REQUIRED WORK: Would you repeat all of the records underneath, exactly as written?

EXERCISE INPUTS:
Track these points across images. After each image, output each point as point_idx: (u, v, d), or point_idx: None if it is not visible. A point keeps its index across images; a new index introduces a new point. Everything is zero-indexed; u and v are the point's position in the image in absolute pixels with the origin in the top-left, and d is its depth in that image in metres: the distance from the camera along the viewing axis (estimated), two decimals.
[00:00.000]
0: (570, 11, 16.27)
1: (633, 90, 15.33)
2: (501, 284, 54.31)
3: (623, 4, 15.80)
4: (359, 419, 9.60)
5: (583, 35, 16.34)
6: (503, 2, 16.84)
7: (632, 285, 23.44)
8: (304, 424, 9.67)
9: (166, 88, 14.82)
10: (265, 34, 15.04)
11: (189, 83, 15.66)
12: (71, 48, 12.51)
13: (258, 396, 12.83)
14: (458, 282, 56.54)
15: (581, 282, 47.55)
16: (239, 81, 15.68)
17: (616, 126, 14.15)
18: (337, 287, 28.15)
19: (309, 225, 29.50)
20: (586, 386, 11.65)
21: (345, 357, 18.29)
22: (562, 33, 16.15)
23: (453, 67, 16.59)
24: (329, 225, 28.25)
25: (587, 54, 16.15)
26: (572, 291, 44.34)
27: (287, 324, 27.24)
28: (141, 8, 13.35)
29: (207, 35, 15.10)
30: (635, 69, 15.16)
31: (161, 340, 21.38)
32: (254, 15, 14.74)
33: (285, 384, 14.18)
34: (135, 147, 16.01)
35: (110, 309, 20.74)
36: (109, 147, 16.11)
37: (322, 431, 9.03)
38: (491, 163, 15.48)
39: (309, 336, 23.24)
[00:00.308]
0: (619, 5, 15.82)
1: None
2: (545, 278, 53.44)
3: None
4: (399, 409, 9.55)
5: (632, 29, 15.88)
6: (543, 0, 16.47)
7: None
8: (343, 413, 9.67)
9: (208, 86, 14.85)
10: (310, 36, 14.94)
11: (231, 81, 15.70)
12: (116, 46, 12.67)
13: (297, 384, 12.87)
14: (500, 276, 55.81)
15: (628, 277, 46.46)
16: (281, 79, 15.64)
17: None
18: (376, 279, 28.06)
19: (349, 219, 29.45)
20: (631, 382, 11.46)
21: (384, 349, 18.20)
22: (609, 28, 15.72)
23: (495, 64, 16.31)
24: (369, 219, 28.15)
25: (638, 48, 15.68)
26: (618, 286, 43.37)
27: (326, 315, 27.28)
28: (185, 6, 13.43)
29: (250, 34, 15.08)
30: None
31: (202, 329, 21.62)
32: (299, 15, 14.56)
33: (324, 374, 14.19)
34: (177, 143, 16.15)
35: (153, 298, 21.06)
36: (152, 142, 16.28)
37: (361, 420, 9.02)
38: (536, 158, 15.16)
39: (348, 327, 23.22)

EXPECTED OUTPUT:
Track these points across images. After each image, output each point as point_idx: (u, v, d), or point_idx: None if it is not visible. A point keeps its index across images; a new index introduces a new point. Everything is zero-indexed; u and v are the point's position in the image in absolute pixels with the origin in the top-left, and d is its depth in that image in metres: the distance from the camera along the viewing axis (estimated), two decimals.
[00:00.000]
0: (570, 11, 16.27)
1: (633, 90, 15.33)
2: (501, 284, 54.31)
3: (623, 4, 15.80)
4: (359, 419, 9.60)
5: (583, 35, 16.34)
6: (503, 2, 16.84)
7: (632, 285, 23.44)
8: (304, 424, 9.67)
9: (166, 88, 14.82)
10: (265, 34, 15.04)
11: (189, 83, 15.66)
12: (71, 48, 12.51)
13: (258, 396, 12.83)
14: (458, 282, 56.54)
15: (581, 282, 47.55)
16: (239, 81, 15.68)
17: (616, 126, 14.15)
18: (337, 287, 28.15)
19: (309, 225, 29.50)
20: (586, 386, 11.65)
21: (345, 357, 18.29)
22: (562, 33, 16.15)
23: (453, 67, 16.59)
24: (329, 225, 28.25)
25: (587, 54, 16.15)
26: (572, 291, 44.34)
27: (287, 324, 27.24)
28: (141, 8, 13.35)
29: (207, 35, 15.10)
30: (635, 69, 15.16)
31: (161, 340, 21.38)
32: (254, 15, 14.74)
33: (285, 384, 14.18)
34: (135, 147, 16.01)
35: (110, 309, 20.74)
36: (109, 147, 16.11)
37: (322, 431, 9.03)
38: (491, 163, 15.48)
39: (309, 336, 23.24)
[00:00.308]
0: (619, 5, 15.82)
1: None
2: (545, 278, 53.44)
3: None
4: (399, 409, 9.55)
5: (632, 29, 15.88)
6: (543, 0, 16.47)
7: None
8: (343, 413, 9.67)
9: (208, 86, 14.85)
10: (310, 36, 14.94)
11: (231, 81, 15.70)
12: (116, 46, 12.67)
13: (297, 384, 12.87)
14: (500, 276, 55.81)
15: (628, 277, 46.46)
16: (281, 79, 15.64)
17: None
18: (376, 279, 28.06)
19: (349, 219, 29.45)
20: (631, 382, 11.46)
21: (384, 349, 18.20)
22: (609, 28, 15.72)
23: (495, 64, 16.31)
24: (369, 219, 28.15)
25: (638, 48, 15.68)
26: (618, 286, 43.37)
27: (326, 315, 27.28)
28: (185, 6, 13.43)
29: (250, 34, 15.08)
30: None
31: (202, 329, 21.62)
32: (299, 15, 14.56)
33: (324, 374, 14.19)
34: (177, 143, 16.15)
35: (153, 298, 21.06)
36: (152, 142, 16.28)
37: (361, 420, 9.02)
38: (536, 158, 15.16)
39: (348, 327, 23.22)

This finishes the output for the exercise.